### Extrait du document

Norme d’analyse:

Pour éviter l’écueil lié à la traduction de « sphère publique » par « espace public » de l’allemand au français, la norme d’analyse qui sera utilisée est la citation suivante de Jurgen Habermas :

"[R]adical sense of democracy" in which the people themselves would be sovereign in both the political and the economic realms against current forms of parliamentary democracy. [1]

Par cette norme, dans son schéma dialogique, le système informationnel est (donc) doté de trois composantes: le pouvoir, les médias et l’opinion publique.

Contexte d’analyse

Le travail demandé : la rédaction d’une analyse de la presse sur la base de l’interview d’un journaliste dans le format d’un article factuel avec pyramide inversée et niveau zéro (0) d’écriture. Les spécifications sont : trois (03) pages, police de caractères Arial, taille : 12, interlignes : 1,5.

Pour permettre une mesure de l’objectivité par le lecteur de l’article présenté, l’étudiant précise qu’il est ami avec Said  Djaafer.

L’article à proprement parlé.

Le journalisme en Algérie. L’éthique sanctionnée au pénal.

Dans des environnements politiques, économiques, sociaux, culturels différents et dans une tendance à la comparaison avec les pays occidentaux; en Algérie, le traitement médiatique de certains domaines est souvent jaugé à l’aune de leurs pendants dans les premiers, avec, pour des raisons linguistiques, une préférence pour les francophones. Celui de la presse est un cas à part.

######

• _Questions_
1. Dans l'extrait sur le journalisme en Algérie, quelles sont les composantes du système informationnel selon la norme d'analyse ?
2. Répondez à ces questions sur l'extrait sur le journalisme en Algérie.
(a) Quelle police de caractères est exigée pour le travail demandé ?
(b) De qui l'étudiant précise-t-il être ami ?
(c) Pour quelles raisons les pays francophones sont-ils préférés comme points de comparaison ?
3. Poursuivez l'extrait sur le journalisme en Algérie après sa dernière phrase.

### Extrait des données

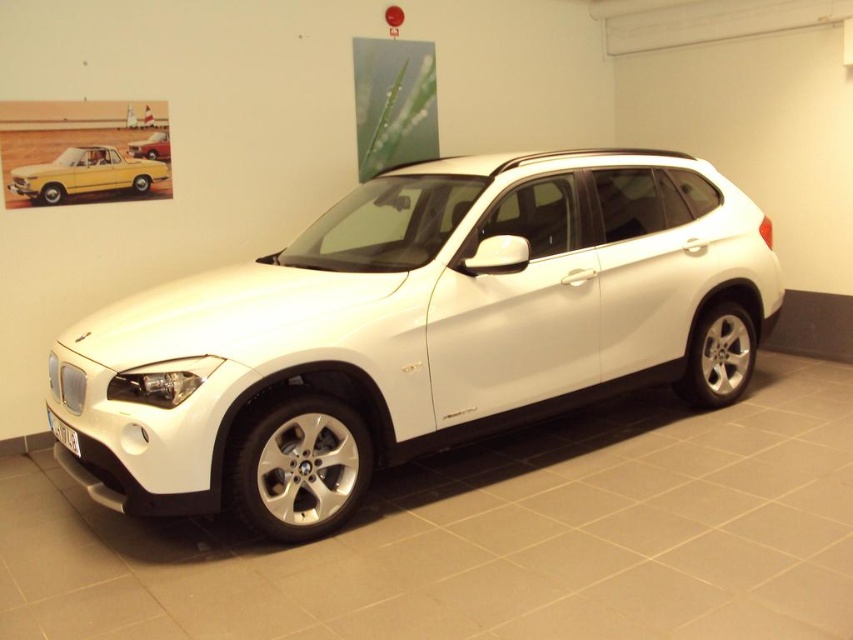
You are standing in a showroom and see the yellow matte vintage car at upper left and the matte black car at upper left. Which one is positioned lower on the wall?

The yellow matte vintage car at upper left is located below the matte black car at upper left, so it is positioned lower on the wall.

You are a photographer setting up a shoot in this garage. You want to ensure the white metallic car at center is the main focus and the matte black car at upper left is less visible. Based on their positions, is this arrangement possible?

Yes, because the white metallic car at center is in front of the matte black car at upper left, so positioning the camera to face the white metallic car at center would naturally obscure or reduce visibility of the matte black car at upper left behind it.

You are a delivery person trying to park a delivery van that is 2 meters wide in this garage. You see the white metallic car at center and the yellow matte vintage car at upper left. Can you safely park your van between them without touching either car?

The white metallic car at center is wider than the yellow matte vintage car at upper left. Since the van is 2 meters wide, you need to ensure there is enough space between the two cars. However, without knowing the exact distance between them, it is impossible to determine if the van will fit. Please check the actual space available before attempting to park.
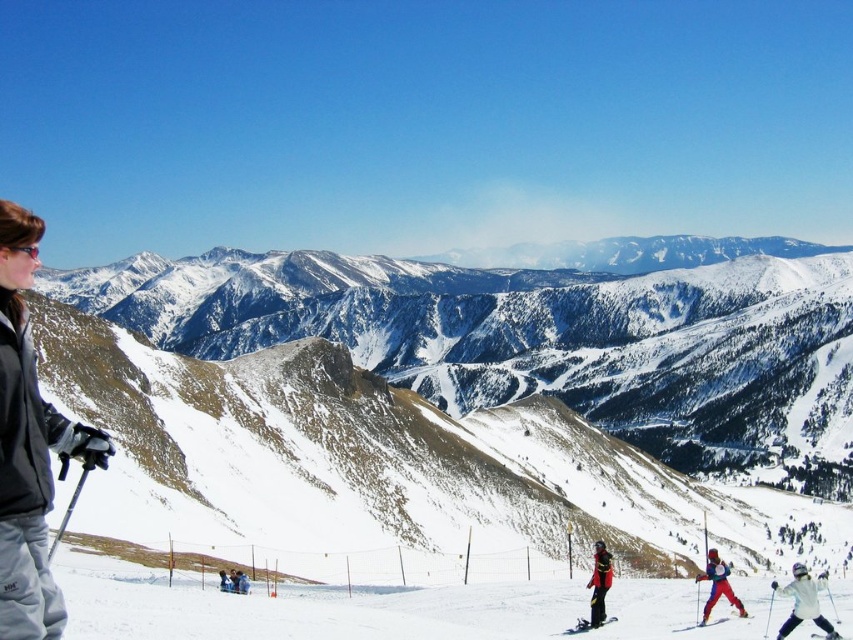
Question: Estimate the real-world distances between objects in this image. Which object is farther from the red ski suit at center?

Choices:
 (A) matte black goggles at upper left
 (B) gray fleece jacket at left

Answer: (A)

Question: Estimate the real-world distances between objects in this image. Which object is closer to the matte black goggles at upper left?

Choices:
 (A) snowy mountain at center
 (B) red jacket at center

Answer: (B)

Question: Is red jacket at center to the right of matte black goggles at upper left from the viewer's perspective?

Choices:
 (A) no
 (B) yes

Answer: (B)

Question: Which of the following is the closest to the observer?

Choices:
 (A) (585, 627)
 (B) (12, 442)
 (C) (744, 307)
 (D) (802, 614)

Answer: (B)

Question: From the image, what is the correct spatial relationship of red jacket at center in relation to matte black goggles at upper left?

Choices:
 (A) above
 (B) below

Answer: (B)

Question: Does gray fleece jacket at left have a larger size compared to red ski suit at center?

Choices:
 (A) no
 (B) yes

Answer: (B)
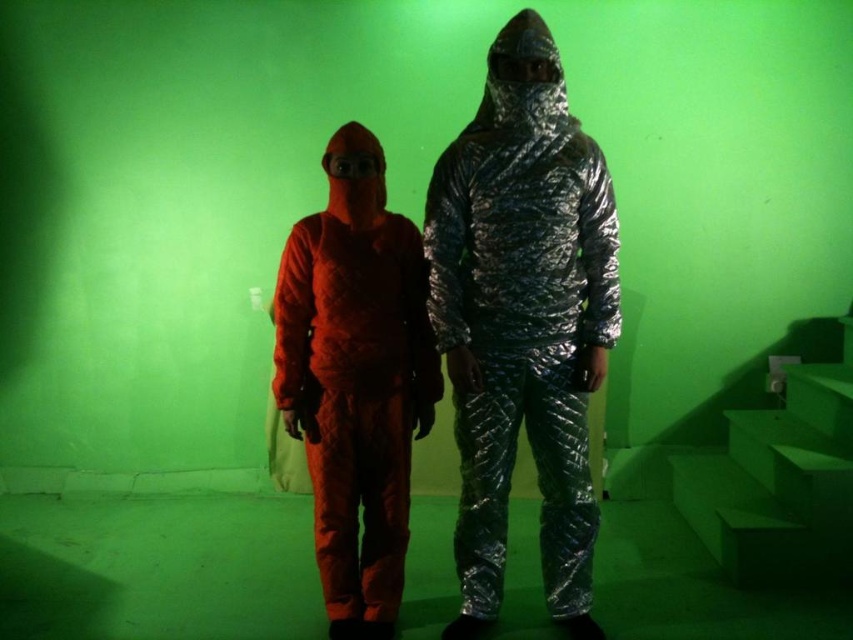
You are an observer standing in front of the two individuals in the image. Which of the two suits, the shiny metallic suit at center or the matte orange jumpsuit at center, is closer to you?

The shiny metallic suit at center is closer to you because it is positioned over the matte orange jumpsuit at center, indicating it is in front.

You are an astronaut preparing for a spacewalk and need to choose between the shiny metallic suit at center and the matte orange jumpsuit at center. Which suit would you choose if you want the one that is bigger in size?

The shiny metallic suit at center has a larger size compared to the matte orange jumpsuit at center, so you should choose the shiny metallic suit at center.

######

• _Réponses_
1. Le pouvoir, les médias et l'opinion publique.

2.
(a) Arial.
(b) De Said Djaafer.
(c) Pour des raisons linguistiques.

3.
Sans organismes dédiés à la protection des journalistes et sans définition ni codification dans un corpus issu de la corporation journalistique, l’évaluation de son éthique professionnelle, se fait devant les tribunaux;  Said  Djaafer : « Dans les faits, la reddition de comptes se fait par le biais du code pénal … »,  ce qui revient à se questionner sur la nature des relations entre le pouvoir, les médias et les lecteurs.

Les pouvoirs de la presse, de l’opinion publique et du « pouvoir ».

Dans les journaux algériens, les détenteurs de la décision politique et militaire sont désignés sous le vocable peu usité de « Cabinet noir », le plus courant est « Le pouvoir », ce qui évite toute identification nominale. Si citer les noms des avocats qui plaident ne pose aucun problème; ceux des magistrats, autrement dit le pouvoir judiciaire, qui rendent la justice, constitutionnellement, au nom du peuple est un exercice rarement pratiqué par les journalistes.

Aborder les concepts de « 4ème pouvoir » reconnu en occident aux journaux et de « 5ème pouvoir » à l’opinion publique, fait dire à notre interlocuteur : « La presse est économiquement dépendante, elle n’est donc pas ce fameux 4ème pouvoir, pas plus que l’opinion publique n’est un pouvoir en Algérie ».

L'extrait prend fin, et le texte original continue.